If Treasury exchanges preferred stock at par for AIG stock at market while the market value of the shares includes a promise of warrants that Treasury will not receive, it will be the most blatant direct transfer if wealth from taxpayers to bailout firm shareholders since the beginning of the crisis. I am hoping this is not what Treasury intends, but that sure is the impression one gets from the New York Times story.
Posted by: Steven Waldman | September 30, 2010 at 12:10 PM
I think a lot of this depends on whether you think the market for the traded bit of AIG is relatively efficient. My comments are bottomed on my skepticism on that point. But even then, you are right that the warrant holders might win the lottery, so long as they exit before the market rights itself. We'll see.
Posted by: Stephen Lubben | September 30, 2010 at 12:16 PM
Stephen,
Reading the press release, rather than the Times story...
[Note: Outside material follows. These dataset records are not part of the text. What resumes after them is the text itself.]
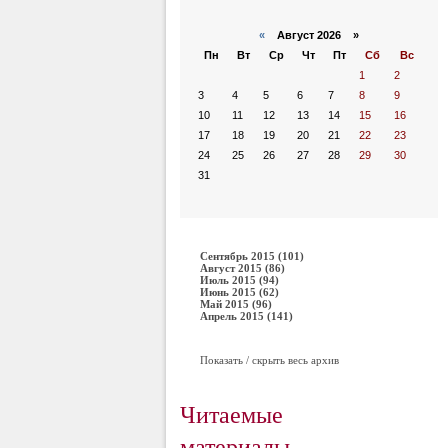
«
Август 2026 »
Пн
Вт
Ср
Чт
Пт
Сб
Вс
1
2
3
4
5
6
7
8
9
10
11
12
13
14
15
16
17
18
19
20
21
22
23
24
25
26
27
28
29
30
31
Сентябрь 2015 (101)
Август 2015 (86)
Июль 2015 (94)
Июнь 2015 (62)
Май 2015 (96)
Апрель 2015 (141)
Показать / скрыть весь архив
Читаемые
материалы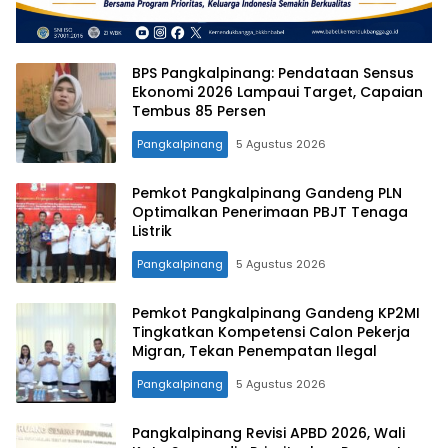
BPS Pangkalpinang: Pendataan Sensus
Ekonomi 2026 Lampaui Target, Capaian
Tembus 85 Persen
Pangkalpinang
5 Agustus 2026
Pemkot Pangkalpinang Gandeng PLN
Optimalkan Penerimaan PBJT Tenaga
Listrik
Pangkalpinang
5 Agustus 2026
Pemkot Pangkalpinang Gandeng KP2MI
Tingkatkan Kompetensi Calon Pekerja
Migran, Tekan Penempatan Ilegal
Pangkalpinang
5 Agustus 2026
Pangkalpinang Revisi APBD 2026, Wali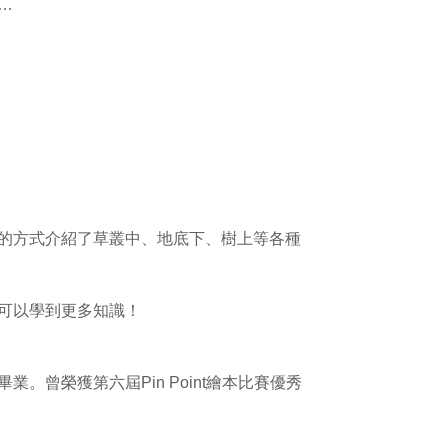
…
的方式介紹了草叢中、地底下、樹上等各種
可以學到更多知識！
榮獲第六屆Pin Point繪本比賽優秀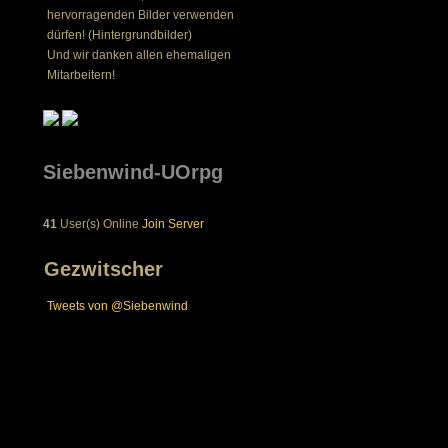
hervorragenden Bilder verwenden
dürfen! (Hintergrundbilder)
Und wir danken allen ehemaligen
Mitarbeitern!
Siebenwind-UOrpg
41
User(s) Online
Join Server
Gezwitscher
Tweets von @Siebenwind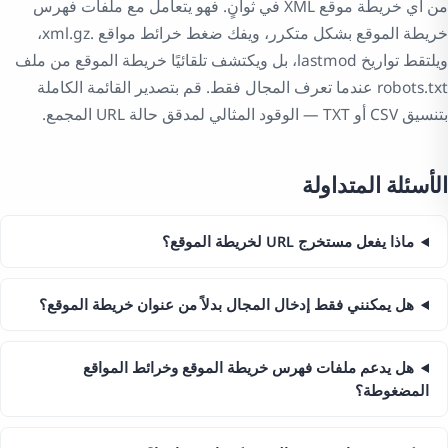
من أي خريطة موقع XML في ثوانٍ. فهو يتعامل مع ملفات فهرس
خريطة الموقع بشكل متكرر، ويفك ضغط خرائط مواقع .xml.gz،
ويلتقط تواريخ lastmod، بل ويكتشف تلقائيًا خريطة الموقع من ملف
robots.txt عندما تعرف المجال فقط. قم بتصدير القائمة الكاملة
بتنسيق CSV أو TXT — الوقود المثالي لمدقق حالة URL المجمع.
الأسئلة المتداولة
ماذا يفعل مستخرج URL لخريطة الموقع؟
هل يمكنني فقط إدخال المجال بدلاً من عنوان خريطة الموقع؟
هل يدعم ملفات فهرس خريطة الموقع وخرائط المواقع
المضغوطة؟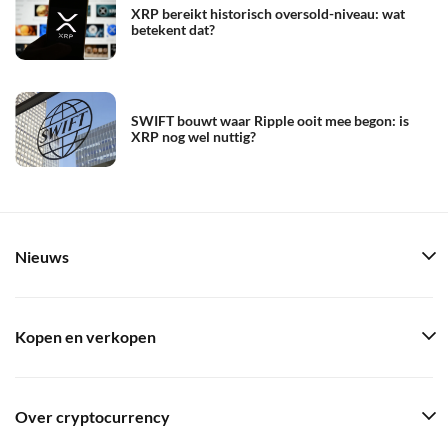
XRP bereikt historisch oversold-niveau: wat
betekent dat?
SWIFT bouwt waar Ripple ooit mee begon: is
XRP nog wel nuttig?
Nieuws
Kopen en verkopen
Over cryptocurrency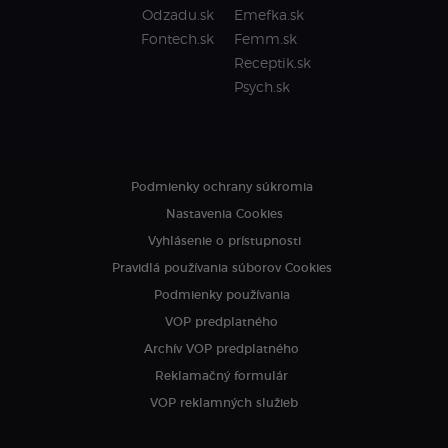
Odzadu.sk
Emefka.sk
Fontech.sk
Femm.sk
Receptik.sk
Psych.sk
Podmienky ochrany súkromia
Nastavenia Cookies
Vyhlásenie o prístupnosti
Pravidlá používania súborov Cookies
Podmienky používania
VOP predplatného
Archív VOP predplatného
Reklamačný formulár
VOP reklamných služieb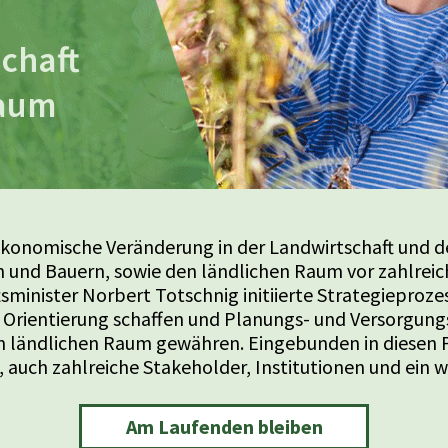
chaft
Raum
oökonomische Veränderung in der Landwirtschaft und d
n und Bauern, sowie den ländlichen Raum vor zahlrei
sminister Norbert Totschnig initiierte Strategieprozes
, Orientierung schaffen und Planungs- und Versorgungs
n ländlichen Raum gewähren. Eingebunden in diesen 
auch zahlreiche Stakeholder, Institutionen und ein wi
Am Laufenden bleiben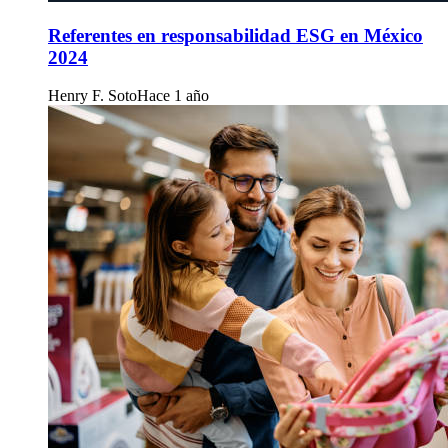
Referentes en responsabilidad ESG en México
2024
Henry F. Soto
Hace 1 año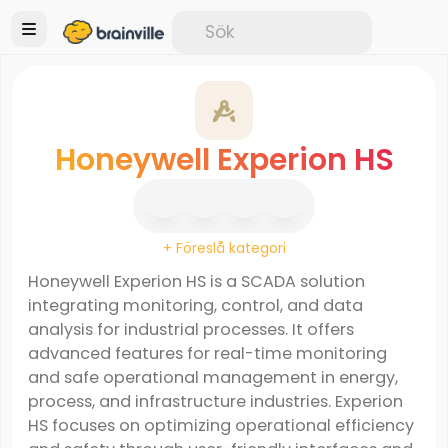
Honeywell Experion HS
+ Föreslå kategori
Honeywell Experion HS is a SCADA solution
integrating monitoring, control, and data
analysis for industrial processes. It offers
advanced features for real-time monitoring
and safe operational management in energy,
process, and infrastructure industries. Experion
HS focuses on optimizing operational efficiency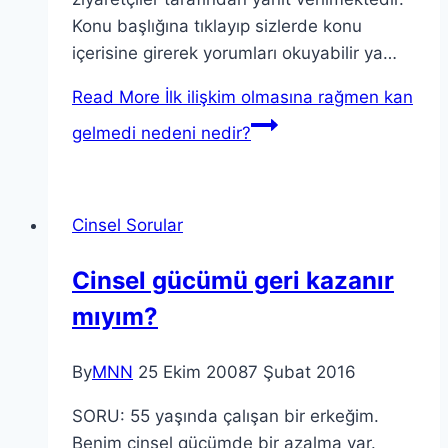
Konu başlığına tıklayıp sizlerde konu
içerisine girerek yorumları okuyabilir ya…
Read More
İlk ilişkim olmasına rağmen kan
gelmedi nedeni nedir?
Cinsel Sorular
Cinsel gücümü geri kazanır
mıyım?
By
MNN
25 Ekim 2008
7 Şubat 2016
SORU: 55 yaşında çalışan bir erkeğim.
Benim cinsel gücümde bir azalma var.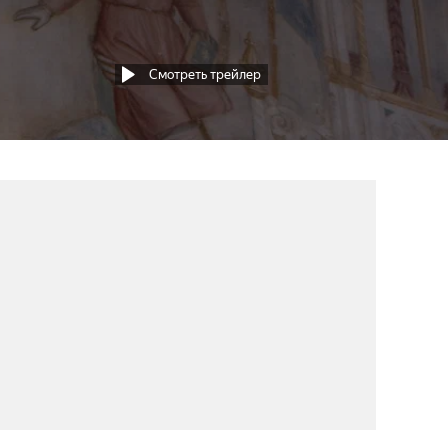
Смотреть трейлер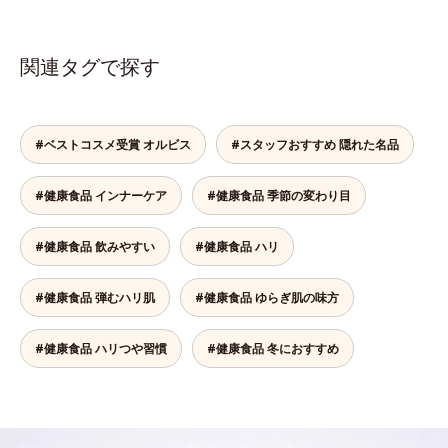
関連タグで探す
#ベストコスメ受賞 オルビス
#スタッフおすすめ 隠れた名品
#健康食品 インナーケア
#健康食品 季節の変わり目
#健康食品 飲みやすい
#健康食品 ハリ
#健康食品 弾むハリ肌
#健康食品 ゆらぎ肌の味方
#健康食品 ハリつや習慣
#健康食品 冬におすすめ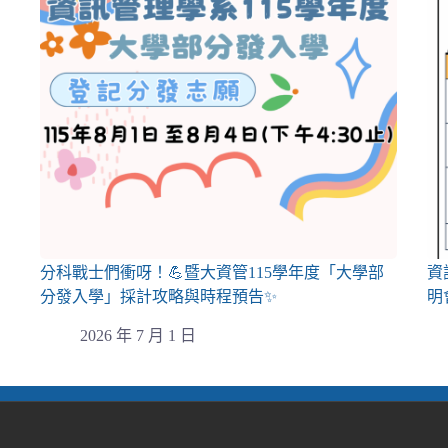
分科戰士們衝呀！💪暨大資管115學年度「大學部
資
分發入學」採計攻略與時程預告✨
明
2026 年 7 月 1 日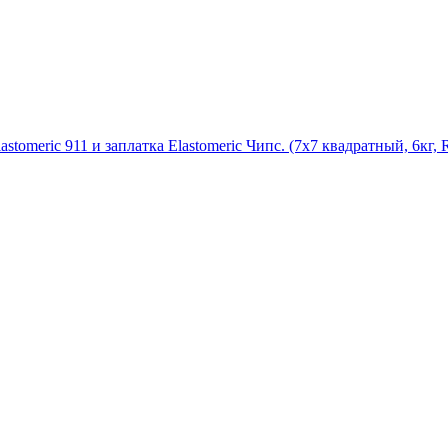
stomeric 911 и заплатка Elastomeric Чипс. (7х7 квадратный, 6кг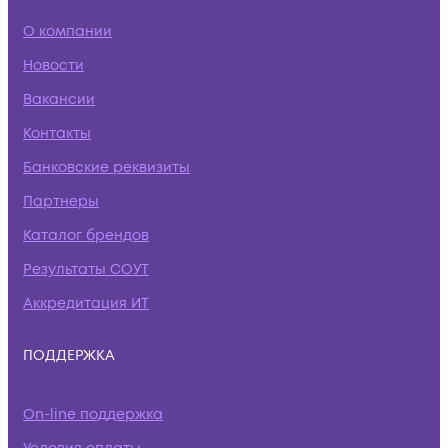
О компании
Новости
Вакансии
Контакты
Банковские реквизиты
Партнеры
Каталог брендов
Результаты СОУТ
Аккредитация ИТ
ПОДДЕРЖКА
On-line поддержка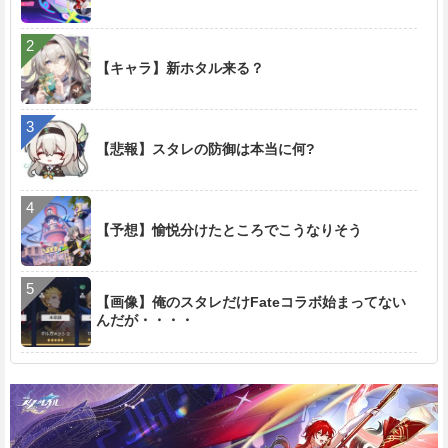
e
【キャラ】新ホタル来る？
【悲報】スタレの防御は本当に何?
【予想】愉悦分けたところでこうなりそう
【画像】俺のスタレだけFateコラボ始まってない
んだが・・・・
http://online.wsj.com/public/resources/documents/AIGAnnouncesPlantoRepayUS30Sept2010.pdf
They say "up to 75M" options may be issued. There are roughly 668M shares of AIG outstanding. If "one warrant" means "a right to buy 1 share @ 45" and conversion is at market, then the subsidy to shareholders implicit in the arrangement is around 0.7% -- still outrageous, but not drive me batsXt insane outrageous.
I certainly wouldn't claim that the market for traded AIG is efficient! But I would claim it to be volatile, which gives options on the firm a high value.
Given that options already trade on AIG, we don't need to concern ourselves with lotteries: we can compute an ex ante subsidy to AIG shareholders, given the share price, the conversion price, and the warrant grant. Arbitrageurs should be able to realize the value of the subsidy immediately, depending on the specific structure of the deal.
Of course, if the conversion price is determined by the share price and the share price is, as you suspect, inflated, then the subsidy is much larger, as the government's new stake will serve to dilute that would otherwise accrue only to existing shareholders. (In reality, much of this subsidy may have already been made though, if the losses due the firm would have erases common share values entirely and eaten into the govts preferred stake even without conversion.)
Posted by: Steve Waldman | September 30, 2010 at 12:42 PM
Steve, that shares outstanding number already takes into account the government's rather large stake. Only existing holders of common stock will be getting these warrants. There's approximately 135 million outstanding shares of common stock that will qualify so it's about 1/2 a warrant per share. Each warrant is good for 10 years as well.